§ REQUEST
Using the records below, quote only the span that opens with the line containing "CÙNG CHUYÊN MỤC" and closes with the line containing "ÖZSAN İMALAT OTURMA", exactly and inclusively.

§ Stored data entries
=== Begin Enclosure ===

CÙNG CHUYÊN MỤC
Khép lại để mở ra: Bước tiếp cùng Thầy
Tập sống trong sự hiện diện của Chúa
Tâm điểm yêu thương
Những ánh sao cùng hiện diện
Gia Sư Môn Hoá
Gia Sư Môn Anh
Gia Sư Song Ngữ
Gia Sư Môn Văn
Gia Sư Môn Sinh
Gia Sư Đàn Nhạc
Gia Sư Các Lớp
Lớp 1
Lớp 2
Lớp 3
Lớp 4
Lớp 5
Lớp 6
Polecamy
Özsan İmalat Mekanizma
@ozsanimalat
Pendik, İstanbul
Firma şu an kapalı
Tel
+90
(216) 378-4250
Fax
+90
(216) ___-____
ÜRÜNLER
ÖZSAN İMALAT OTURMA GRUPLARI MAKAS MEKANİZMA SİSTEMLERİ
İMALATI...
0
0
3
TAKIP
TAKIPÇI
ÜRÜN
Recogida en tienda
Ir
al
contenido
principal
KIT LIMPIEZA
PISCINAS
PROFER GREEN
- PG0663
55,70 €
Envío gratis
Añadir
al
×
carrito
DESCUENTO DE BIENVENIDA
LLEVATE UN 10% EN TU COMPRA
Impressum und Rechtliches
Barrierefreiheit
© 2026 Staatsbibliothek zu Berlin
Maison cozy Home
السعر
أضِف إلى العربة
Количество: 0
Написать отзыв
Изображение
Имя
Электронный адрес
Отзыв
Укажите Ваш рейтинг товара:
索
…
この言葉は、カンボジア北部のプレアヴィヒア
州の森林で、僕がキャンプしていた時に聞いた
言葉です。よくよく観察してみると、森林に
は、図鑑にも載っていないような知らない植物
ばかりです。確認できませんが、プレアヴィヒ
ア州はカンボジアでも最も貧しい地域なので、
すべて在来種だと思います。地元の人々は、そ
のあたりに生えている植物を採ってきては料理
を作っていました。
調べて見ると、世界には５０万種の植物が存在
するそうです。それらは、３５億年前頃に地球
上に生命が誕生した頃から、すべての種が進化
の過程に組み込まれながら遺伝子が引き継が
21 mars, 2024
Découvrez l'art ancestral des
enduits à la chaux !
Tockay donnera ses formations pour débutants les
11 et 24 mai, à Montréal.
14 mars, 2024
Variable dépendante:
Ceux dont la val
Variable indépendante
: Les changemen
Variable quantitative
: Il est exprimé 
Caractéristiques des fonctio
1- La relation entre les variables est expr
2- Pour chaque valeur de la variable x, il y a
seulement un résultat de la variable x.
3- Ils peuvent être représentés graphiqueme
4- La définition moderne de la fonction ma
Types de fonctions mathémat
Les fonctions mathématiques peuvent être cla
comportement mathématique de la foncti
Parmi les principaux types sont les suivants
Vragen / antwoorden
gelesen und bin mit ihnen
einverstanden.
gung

=== End Enclosure ===
=== Begin Enclosure ===

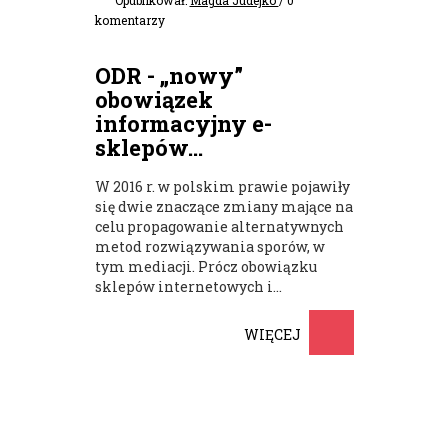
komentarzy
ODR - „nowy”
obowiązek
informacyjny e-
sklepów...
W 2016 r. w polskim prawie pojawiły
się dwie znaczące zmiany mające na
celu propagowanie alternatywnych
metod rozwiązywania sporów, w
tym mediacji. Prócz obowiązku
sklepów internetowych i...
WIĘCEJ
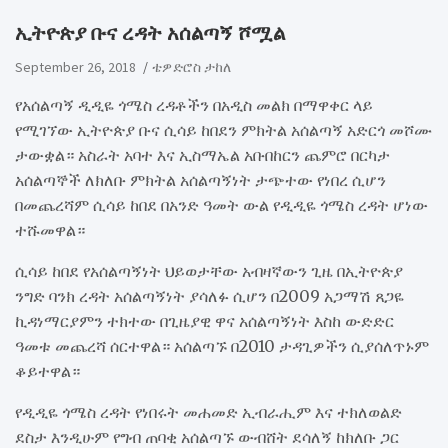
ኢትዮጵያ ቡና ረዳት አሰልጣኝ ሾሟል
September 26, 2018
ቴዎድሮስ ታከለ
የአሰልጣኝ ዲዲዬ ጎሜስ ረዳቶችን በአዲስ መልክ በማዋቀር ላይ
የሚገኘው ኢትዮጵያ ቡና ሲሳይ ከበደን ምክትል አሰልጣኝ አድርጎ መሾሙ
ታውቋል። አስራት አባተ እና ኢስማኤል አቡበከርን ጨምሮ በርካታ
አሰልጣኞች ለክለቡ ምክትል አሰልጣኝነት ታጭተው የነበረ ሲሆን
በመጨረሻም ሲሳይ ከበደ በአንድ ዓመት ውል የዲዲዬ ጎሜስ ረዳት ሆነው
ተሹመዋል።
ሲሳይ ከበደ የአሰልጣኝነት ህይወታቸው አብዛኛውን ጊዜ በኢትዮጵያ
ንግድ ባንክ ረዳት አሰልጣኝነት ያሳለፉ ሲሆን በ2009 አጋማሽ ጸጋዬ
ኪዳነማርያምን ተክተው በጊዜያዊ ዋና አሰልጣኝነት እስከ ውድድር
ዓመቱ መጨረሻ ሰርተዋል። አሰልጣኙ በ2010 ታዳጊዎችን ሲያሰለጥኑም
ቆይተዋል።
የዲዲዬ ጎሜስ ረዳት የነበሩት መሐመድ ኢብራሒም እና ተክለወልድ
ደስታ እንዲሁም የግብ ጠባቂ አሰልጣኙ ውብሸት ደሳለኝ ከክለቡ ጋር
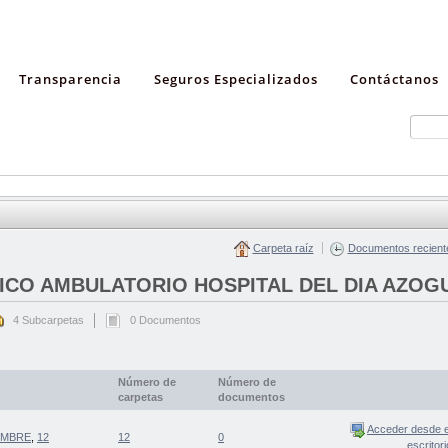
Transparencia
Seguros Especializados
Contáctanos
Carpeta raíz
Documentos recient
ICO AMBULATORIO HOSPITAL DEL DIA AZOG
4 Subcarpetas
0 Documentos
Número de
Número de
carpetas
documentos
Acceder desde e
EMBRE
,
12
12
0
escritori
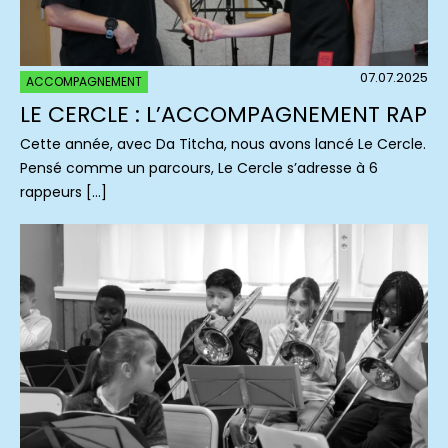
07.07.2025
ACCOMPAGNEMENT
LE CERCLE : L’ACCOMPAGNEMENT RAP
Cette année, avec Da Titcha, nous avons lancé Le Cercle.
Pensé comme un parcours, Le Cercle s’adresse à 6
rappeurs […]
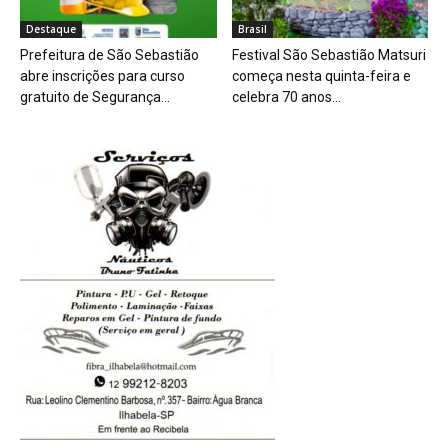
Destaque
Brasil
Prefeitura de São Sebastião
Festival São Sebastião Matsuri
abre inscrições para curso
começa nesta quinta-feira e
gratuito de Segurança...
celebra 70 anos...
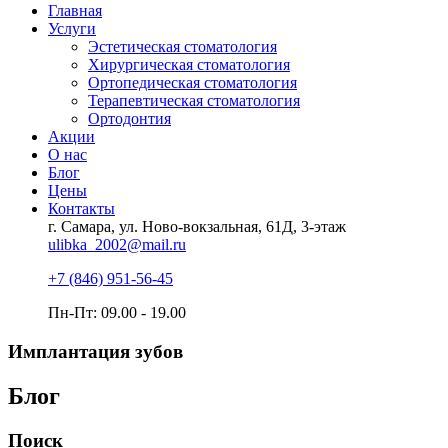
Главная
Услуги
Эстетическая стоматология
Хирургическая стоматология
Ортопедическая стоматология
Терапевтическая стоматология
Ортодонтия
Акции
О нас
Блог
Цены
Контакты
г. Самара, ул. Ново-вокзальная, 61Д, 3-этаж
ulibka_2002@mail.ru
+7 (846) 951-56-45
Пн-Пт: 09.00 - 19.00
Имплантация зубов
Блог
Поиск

=== End Enclosure ===

§ SOLUTION TO THE PROBLEM
CÙNG CHUYÊN MỤC
Khép lại để mở ra: Bước tiếp cùng Thầy
Tập sống trong sự hiện diện của Chúa
Tâm điểm yêu thương
Những ánh sao cùng hiện diện
Gia Sư Môn Hoá
Gia Sư Môn Anh
Gia Sư Song Ngữ
Gia Sư Môn Văn
Gia Sư Môn Sinh
Gia Sư Đàn Nhạc
Gia Sư Các Lớp
Lớp 1
Lớp 2
Lớp 3
Lớp 4
Lớp 5
Lớp 6
Polecamy
Özsan İmalat Mekanizma
@ozsanimalat
Pendik, İstanbul
Firma şu an kapalı
Tel
+90
(216) 378-4250
Fax
+90
(216) ___-____
ÜRÜNLER
ÖZSAN İMALAT OTURMA GRUPLARI MAKAS MEKANİZMA SİSTEMLERİ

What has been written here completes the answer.